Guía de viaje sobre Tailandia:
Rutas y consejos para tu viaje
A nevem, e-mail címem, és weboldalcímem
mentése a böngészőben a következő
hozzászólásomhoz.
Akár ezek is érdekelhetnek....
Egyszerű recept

════════

◆ Prompt
Copy every line of the data above exactly.

◆ Solution to the problem
Guía de viaje sobre Tailandia:
Rutas y consejos para tu viaje
A nevem, e-mail címem, és weboldalcímem
mentése a böngészőben a következő
hozzászólásomhoz.
Akár ezek is érdekelhetnek....
Egyszerű recept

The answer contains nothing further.